L'ancienne ministre de la Justice et de l'Intérieur de la Generalitat Valenciana, l'accusée Salomé Pradas, accuse le juge de « manque d'impartialité objective », selon une lettre de réintégration de l'ancien dirigeant à laquelle EL PAÍS a eu accès. Cela se produit sept mois après que la juge de Catarroja (Valence) enquêtant sur le dana de 2024, Nuria Ruiz Tobarra, a dénoncé une « campagne diffamatoire » visant à la retirer du dossier.
Pradas utilise cette expression pour attaquer le refus de l'instructeur de lui fournir une transcription littérale de sa déclaration. Il s'agit du document qui atteste la comparution en tant qu'accusé que l'ancien conseiller a présentée au tribunal en avril dernier. Ensuite, l'ancienne dirigeante a affirmé qu'elle ne savait rien des situations d'urgence, a disculpé l'ancien président Mazón et a consolidé une ligne de défense qui a été démantelée par la majorité des plus de 500 témoins qui ont défilé devant le tribunal de Catarroja au cours de la dernière année et demie.
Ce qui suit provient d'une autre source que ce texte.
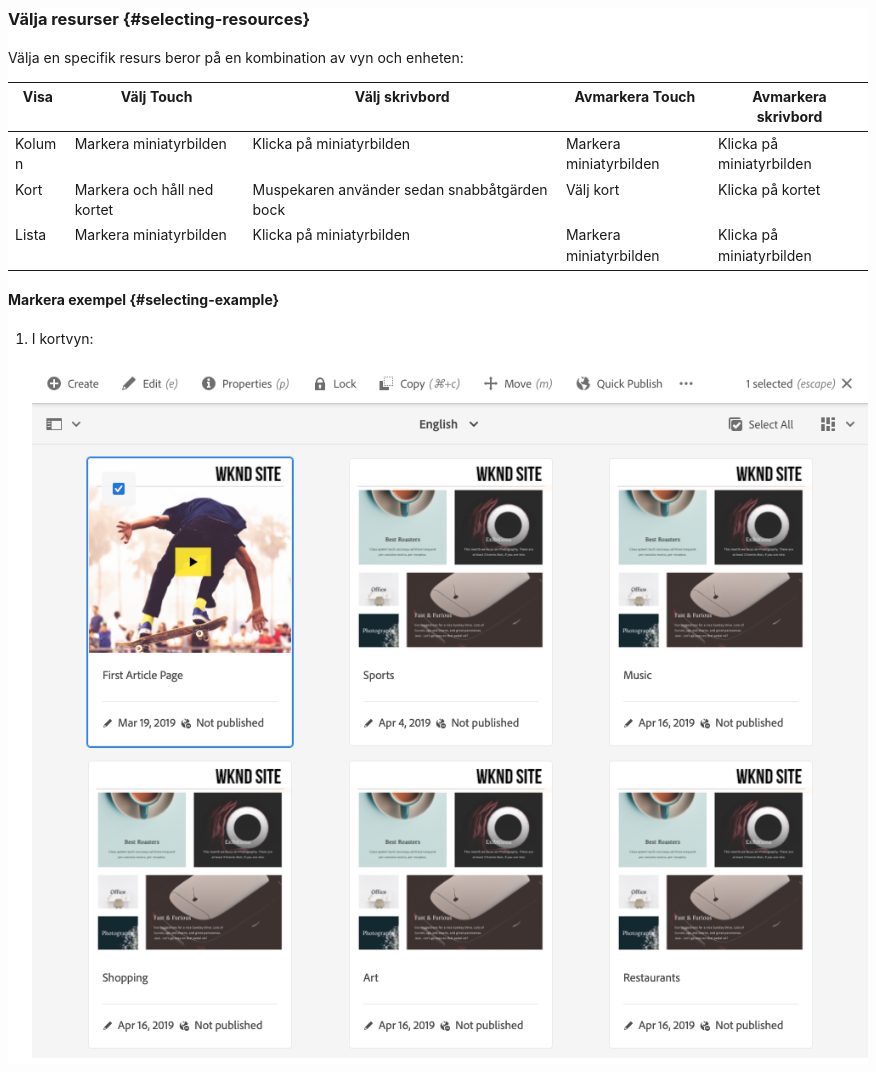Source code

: ### Välja resurser {#selecting-resources}

Välja en specifik resurs beror på en kombination av vyn och enheten:

| Visa | Välj Touch | Välj skrivbord | Avmarkera Touch | Avmarkera skrivbord |
|---|---|---|---|---|
| Kolumn | Markera miniatyrbilden | Klicka på miniatyrbilden | Markera miniatyrbilden | Klicka på miniatyrbilden |
| Kort | Markera och håll ned kortet | Muspekaren använder sedan snabbåtgärden bock | Välj kort | Klicka på kortet |
| Lista | Markera miniatyrbilden | Klicka på miniatyrbilden | Markera miniatyrbilden | Klicka på miniatyrbilden |

#### Markera exempel {#selecting-example}

1. I kortvyn:

   ![Vyn Kort &#x200B;](assets/sites-console-card-view-select.png)
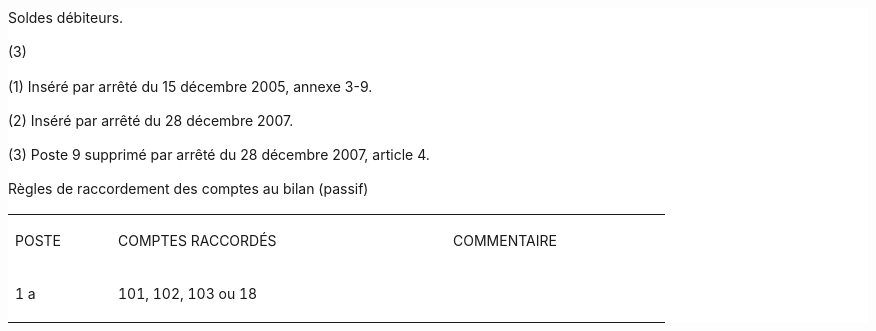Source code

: Soldes débiteurs. 

</td>
    </tr>
    <tr>
      <td width="89">

(3) 

</td>
      <td width="276">

</td>
      <td width="249">
    </td></tr>
    <tr>
      <td valign="top" colspan="3" width="614">

(1) Inséré par arrêté du 15 décembre 2005, annexe 3-9. 

(2) Inséré par arrêté du 28 décembre 2007. 

(3) Poste 9 supprimé par arrêté du 28 décembre 2007, article 4. 

</td>
    </tr>
  </tbody>
</table>

Règles de raccordement des comptes au bilan (passif) 

<table>
  <tbody>
    <tr>
      <td width="89">

POSTE 

</td>
      <td width="321">

COMPTES RACCORDÉS 

</td>
      <td width="205">

COMMENTAIRE 

</td>
    </tr>
    <tr>
      <td width="89">

1 a 

</td>
      <td width="321">

101, 102, 103 ou 18 
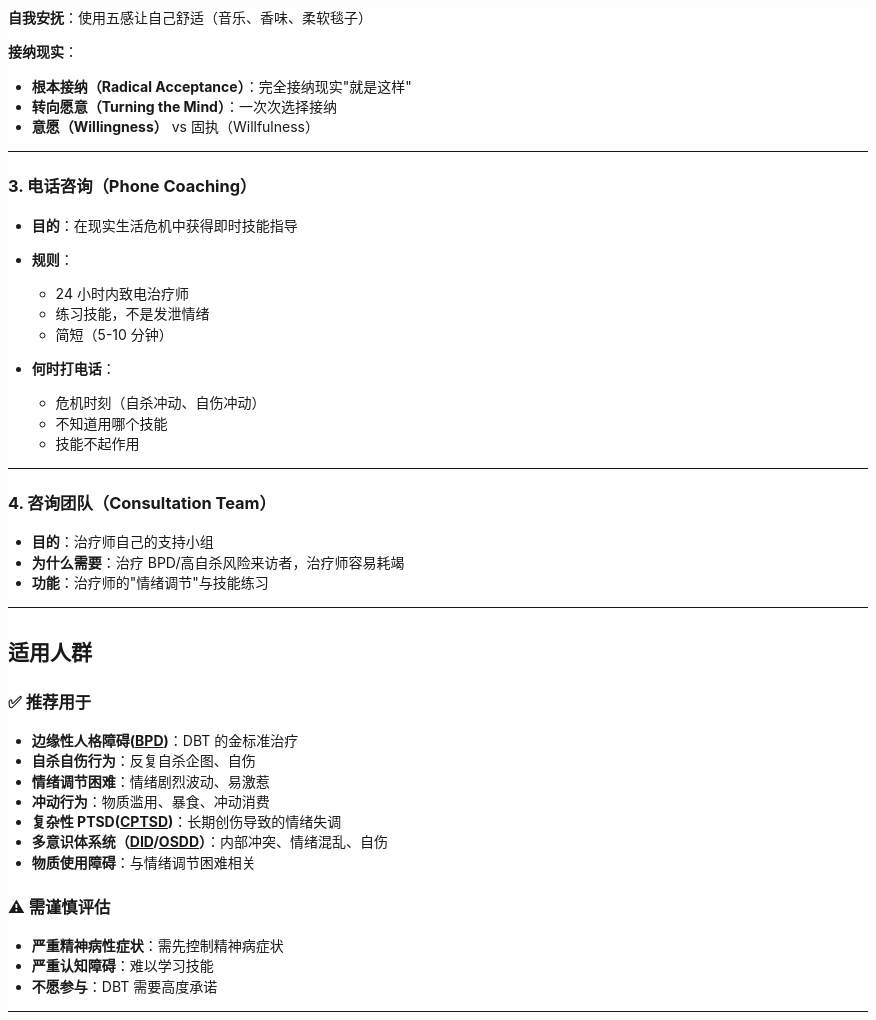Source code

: **自我安抚**：使用五感让自己舒适（音乐、香味、柔软毯子）

**接纳现实**：

- **根本接纳（Radical Acceptance）**：完全接纳现实"就是这样"
- **转向愿意（Turning the Mind）**：一次次选择接纳
- **意愿（Willingness）** vs 固执（Willfulness）

______________________________________________________________________

### 3. 电话咨询（Phone Coaching）

- **目的**：在现实生活危机中获得即时技能指导

- **规则**：

  - 24 小时内致电治疗师
  - 练习技能，不是发泄情绪
  - 简短（5-10 分钟）

- **何时打电话**：

  - 危机时刻（自杀冲动、自伤冲动）
  - 不知道用哪个技能
  - 技能不起作用

______________________________________________________________________

### 4. 咨询团队（Consultation Team）

- **目的**：治疗师自己的支持小组
- **为什么需要**：治疗 BPD/高自杀风险来访者，治疗师容易耗竭
- **功能**：治疗师的"情绪调节"与技能练习

______________________________________________________________________

## 适用人群

### ✅ 推荐用于

- **边缘性人格障碍([BPD](Borderline-Personality-Disorder-BPD.md))**：DBT 的金标准治疗
- **自杀自伤行为**：反复自杀企图、自伤
- **情绪调节困难**：情绪剧烈波动、易激惹
- **冲动行为**：物质滥用、暴食、冲动消费
- **复杂性 PTSD([CPTSD](CPTSD.md))**：长期创伤导致的情绪失调
- **多意识体系统（[DID](DID.md)/[OSDD](OSDD.md)）**：内部冲突、情绪混乱、自伤
- **物质使用障碍**：与情绪调节困难相关

### ⚠️ 需谨慎评估

- **严重精神病性症状**：需先控制精神病症状
- **严重认知障碍**：难以学习技能
- **不愿参与**：DBT 需要高度承诺

______________________________________________________________________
De l'avis de la défense de l'ancien conseiller, assurée par l'avocat et ancien magistrat du Tribunal provincial de Madrid, Eduardo de Urbano, les décisions du juge envisagent une violation de l'article 24.1 de la Constitution sur la violation du droit à une protection effective et représentent une « attaque contre le principe de l'égalité des armes ».
Pradas se plaint également que le juge ne lui ait pas fourni la transcription de la confrontation de trois heures qu'il a eue en janvier dernier avec l'ancien Bras droit et chef de cabinet de Mazón, José Manuel Cuenca. Un affrontement où l'ancienne conseillère a affirmé que le jour de la tragédie qui a fait 230 morts, le 29 octobre 2024, elle pensait que, lorsqu'elle parlait avec Cuenca, la Présidence était derrière elle par rapport à des décisions importantes, comme la possibilité de confiner la population.
L'attaque contre l'impartialité de Ruiz Tobarra est le dernier morceau d'une chaîne de reproches portés par les deux anciens hauts responsables de Mazón faisant l'objet d'une enquête : l'ancienne conseillère et celle qui a été son second pendant l'inondation, l'ancien directeur général des Urgences Emilio Argüeso.
Les anciens dirigeants ont bénéficié de l'aide de l'avocat Ruben Gisbert, qui a dénoncé sans succès le magistrat et son mari, également juge Jorge Martínez Ribera.
L'avocat d'Argüeso, José María Bueno Manzanares, a également porté plainte contre l'instructeur. Le juge a expulsé Manos Cleans de l'affaire, arguant que Bueno Manzanares défendait l'ancien directeur général des Urgences et, en même temps, l'ultra pseudo-syndicat, qui a déposé sans succès une plainte contre le juge pour prévarication, ce qu'on appelle émettre sciemment des résolutions injustes.